There are two possible interactions with this frame. The user can choose which type of Fitness activity to perform between Exercise (Fitness) or Eat (Food).
Touching the arrow icons, the user can select how much available time he/she has to complete the activity that will be selected in the next steps. Pressing the ‘Go’ button the system displays the next frame to display the meals that can be prepared or the fitness activities that can be performed within that duration.
There are two possible interactions with this frame. The user can choose which type of Fitness activity to perform between Strength and Cardio.
Based on the previous choice, the user is directed to one of the above frames. Touching the arrow icons, the user can select the desired type of Fitness activity. Pressing the ‘Go’ button the system displays the next frame and considers the shown activity as the selected one in order to display all the necessary steps in the next frame. The activity is displayed using a characteristic icon and a name.
In this case, we have chosen Cardio as our activity, so this frame displays all the steps the user has to follow in order to complete the training session. In this screenshot, we see the exercise ‘60 Seconds Sprint’. The frame also shows the countdown about the time or the number of repetitions left. Pressing the ‘Go’ button the user can mark that step as done and move forward.

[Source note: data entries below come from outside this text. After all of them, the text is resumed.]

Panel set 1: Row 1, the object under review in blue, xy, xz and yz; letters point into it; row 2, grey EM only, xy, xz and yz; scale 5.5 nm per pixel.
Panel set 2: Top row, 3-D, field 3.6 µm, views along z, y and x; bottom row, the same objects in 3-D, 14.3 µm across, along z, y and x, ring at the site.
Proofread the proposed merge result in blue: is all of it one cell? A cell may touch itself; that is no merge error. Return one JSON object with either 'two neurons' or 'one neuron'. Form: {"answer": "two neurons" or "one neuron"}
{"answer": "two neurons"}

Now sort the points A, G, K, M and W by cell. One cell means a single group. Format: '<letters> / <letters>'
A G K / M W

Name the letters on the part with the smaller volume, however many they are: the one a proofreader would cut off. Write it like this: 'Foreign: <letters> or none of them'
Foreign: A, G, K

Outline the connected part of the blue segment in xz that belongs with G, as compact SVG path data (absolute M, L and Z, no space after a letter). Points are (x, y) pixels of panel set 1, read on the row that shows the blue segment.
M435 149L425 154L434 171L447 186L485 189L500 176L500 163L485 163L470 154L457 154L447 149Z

Here the user, pressing on the arrow icons, can select the best description of his/her current feelings. Each emotion has a different background colour, corresponding to the emotion. Pressing the ‘Submit’ button allows the felt emotion to be stored and recorded. This is used to better understand the user’s opinions about the just finished activity, but also keep track of particularly low or high days to perhaps see the correlation between meals the user has had that day compared to how good performance was of a physical activity. Or perhaps whether the user performs better earlier in the day or later (on a filled stomach). This will permit the system to better make suggestions in the future.
This last frame suggests a recommended snack that the user could eat based on their exercise. The ‘End Activity’ button simply ends the activity.

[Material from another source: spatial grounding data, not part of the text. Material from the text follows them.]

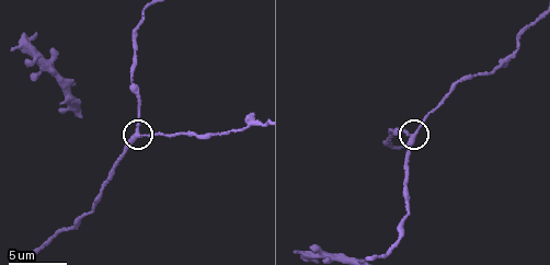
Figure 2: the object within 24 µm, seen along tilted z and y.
show 3d 6um at 2:(136, 131)

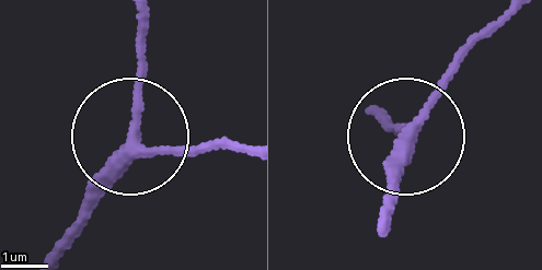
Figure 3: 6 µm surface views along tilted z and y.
width 250 nm
skip # all the same cell

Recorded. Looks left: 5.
show 3d 16um at 1:(401, 114)

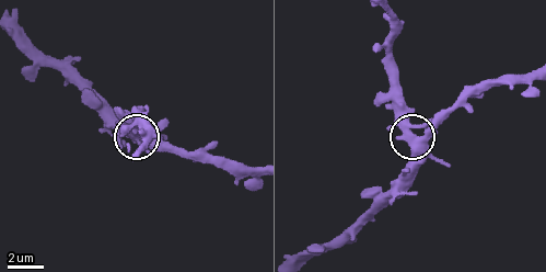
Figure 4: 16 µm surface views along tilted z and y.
show 3d 6um at 4:(411, 145)

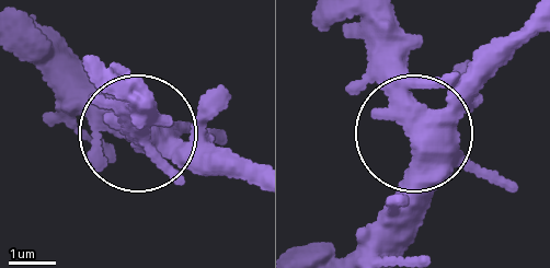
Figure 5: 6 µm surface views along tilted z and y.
side_arm 13 um
skip # continuous, no second cell

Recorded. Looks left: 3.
show 3d 16um at 2:(77, 223)

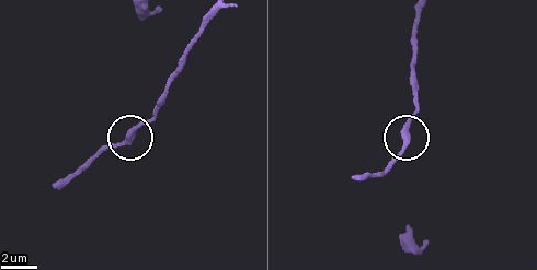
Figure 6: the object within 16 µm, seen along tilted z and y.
skip # runs_along 6:(210, 20), (194, 43), (158, 112), (130, 138), (90, 161); continuous, no second cell

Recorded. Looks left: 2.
finish no edits; rest unchecked

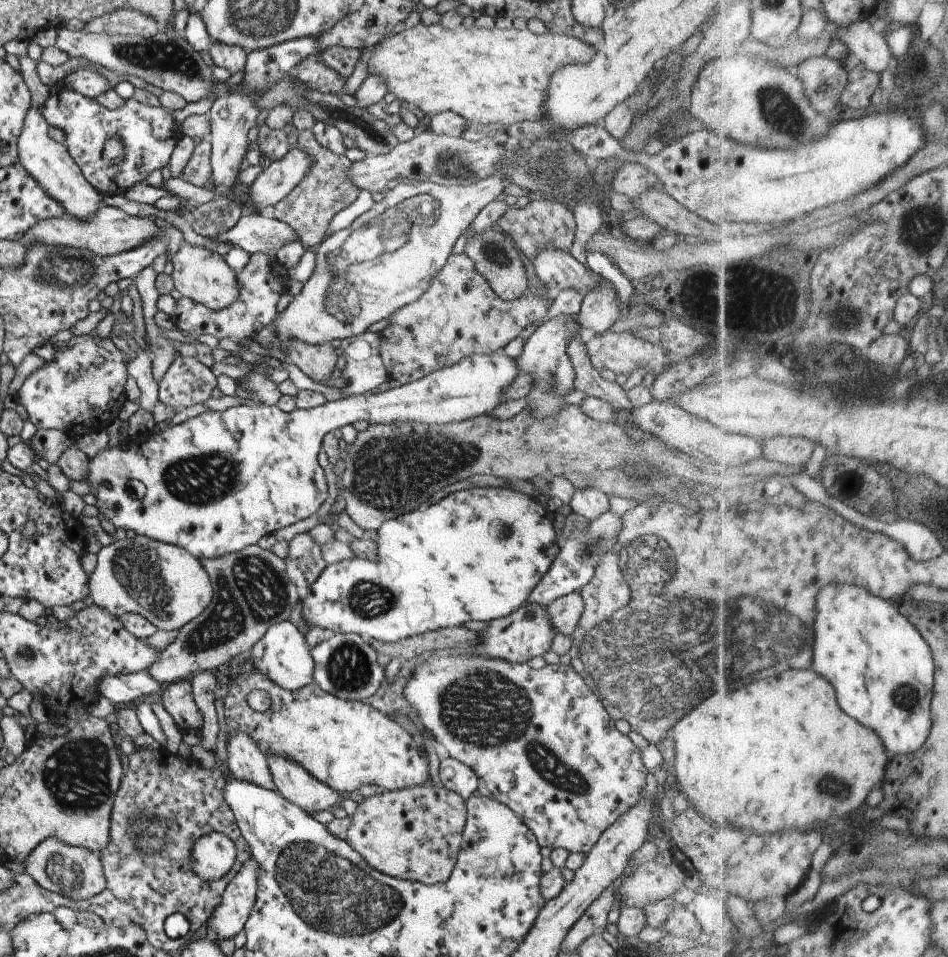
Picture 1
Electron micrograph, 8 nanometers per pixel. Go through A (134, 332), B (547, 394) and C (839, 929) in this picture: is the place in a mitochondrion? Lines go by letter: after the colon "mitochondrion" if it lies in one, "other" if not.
A: other
B: mitochondrion
C: other

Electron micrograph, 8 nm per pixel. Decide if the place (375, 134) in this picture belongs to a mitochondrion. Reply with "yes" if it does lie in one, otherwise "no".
yes

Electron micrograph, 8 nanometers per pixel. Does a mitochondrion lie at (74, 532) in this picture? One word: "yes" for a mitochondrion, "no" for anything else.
no

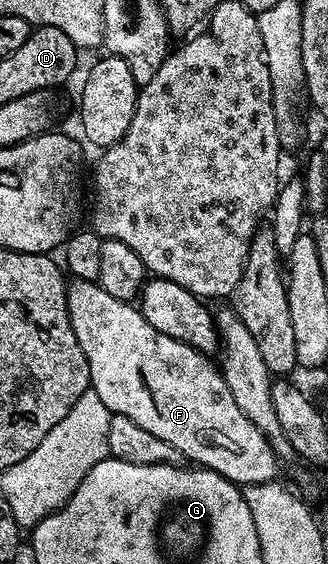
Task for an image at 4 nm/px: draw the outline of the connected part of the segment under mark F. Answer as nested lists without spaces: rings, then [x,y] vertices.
[[[70,279],[65,297],[75,338],[87,358],[91,390],[103,398],[103,406],[107,406],[110,413],[131,418],[131,422],[179,450],[186,461],[217,472],[238,486],[268,484],[278,479],[279,461],[267,438],[259,432],[259,426],[239,410],[235,398],[231,398],[231,390],[227,390],[220,367],[214,361],[212,364],[206,353],[196,352],[191,346],[155,330],[155,326],[143,318],[140,307],[128,300],[111,298],[111,294],[94,281]]]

Here the user can press on the arrow icons to select a recipe with a preparation time that stays within the amount of time previously selected. Pressing the ‘Go’ button the system displays the next frame to display all the necessary steps.
In this case, we have selected Caesar Salad as the meal we would like to have. Then the following set of frames display all the steps the user has to follow in order to prepare the dish. In this screenshot it can be seen a ‘Step #1 - Cut Vegetables’. Pressing the ‘Go’ button means the user can mark that step as done and move forward.
Before ending the activity, the user can rate the recipe on two different aspects, taste and difficulty. The ‘End Activity’ button simply ends the activity.